It’s residency Rank Order List season, and I thought I’d share a paper published in AJR from 2016 titled, “Radiology Resident’ Satisfaction With Their Training and Education in the United States: Effect of Program Directors, Teaching Faculty, and Other Factors on Program Success.”
It was a small study where the authors surveyed 217 radiology residents.
Of that group, 168/216 (77.8%) of residents were satisfied overall with their residency programs.
You’re always going to have some sour grapes, and it’s not possible from the data to figure out how much of that fraction might be related to noncontrollable factors like the city, the stresses of dealing with student loans, or other factors. But as the authors noted, that’s a big difference from the golden era:
This is lower than reported in similar previous national surveys conducted by the American College of Radiology, which reported a 97.8% level of job satisfaction of radiology trainees in 2003, and 97.6% level of job satisfaction in 1995.
Like with internet comments and product reviews, convenience surveys always lean toward the dissatisfied. But the data are still interesting because they can highlight the causes for dissatisfaction, even if they play an outsize role compared to the general community.

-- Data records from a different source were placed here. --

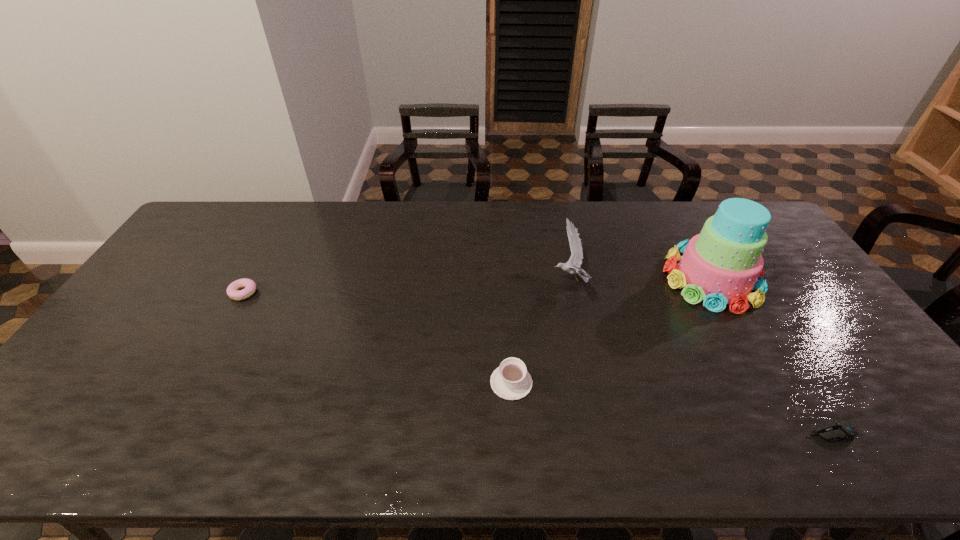
Where is `free space located at the tip of the beak of the gull`? free space located at the tip of the beak of the gull is located at coordinates pyautogui.click(x=450, y=280).

At what (x,y) coordinates should I click in order to perform the action: click on vacant space located 0.050m on the handle side of the second object from left to right. Please return your answer as a coordinate pair (x, y). Looking at the image, I should click on (509, 349).

What are the coordinates of `free space located 0.310m on the handle side of the second object from left to right` in the screenshot? It's located at (505, 282).

Where is `free space located 0.210m on the handle side of the second object from left to right`? free space located 0.210m on the handle side of the second object from left to right is located at coordinates (507, 306).

In order to click on vacant space located on the left of the doughnut in this screenshot , I will do `click(191, 293)`.

The width and height of the screenshot is (960, 540). Identify the location of vacant space positioned on the left of the computer mouse. (767, 433).

Identify the location of object situated at the near edge. This screenshot has width=960, height=540. (836, 430).

You are a GUI agent. You are given a task and a screenshot of the screen. Output one action in this format:
    pyautogui.click(x=<x>, y=<y>)
    Task: Click on the object that is positioned at the right edge
    The width and height of the screenshot is (960, 540).
    Given the screenshot: What is the action you would take?
    [721, 265]

In the image, there is a desktop. Identify the location of vacant space at the far edge. (482, 225).

This screenshot has width=960, height=540. In the image, there is a desktop. Find the location of `vacant space at the near edge`. vacant space at the near edge is located at coordinates (183, 426).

The three sub-categories with the greatest correlation with overall satisfaction were satisfaction with the program director and administrative office, daily workstation experience, and faculty.
So basically everything.
But of the three, the program director and administration were by far the most dominant. I suspect it’s more of a break not make scenario:
The factor with the greatest correlation to satisfaction with the program director and administrative office is how approachable and responsive the administration is to resident concerns.
A good program director may help make a program, but a bad one can definitely tank one.
A good PD is both a boss and an advocate. While not all trainee complaints are necessarily fixable (or even reasonable), accountability, transparency, and attentiveness aren’t something to take for granted in program leadership. Culture colors everything.
It might be impossible to change the culture of the hospital. It might be impossible to reduce RVU pressures on faculty or improve mediocre teachers. So the survey is actually good news because the program leadership is far more mutable.
There was one throwaway statistic they reference from a 2003 study that ties into the daily workstation experience/faculty components:
A survey with 132 junior radiologists revealed that 68% of the responders left academia after an average of 3.28 years because of low pay and lack of academic time.
That was almost 20 years ago, and the RVU pressure and lack of academic time have gotten worse since then. I wonder what that number is now.
My group is extremely stable, but I’ve seen a ton of turnover amounts young attendings in both academia and private practice. I don’t think enough practices of any variety are willing to allow for a Goldilocks approach between productivity and revenue.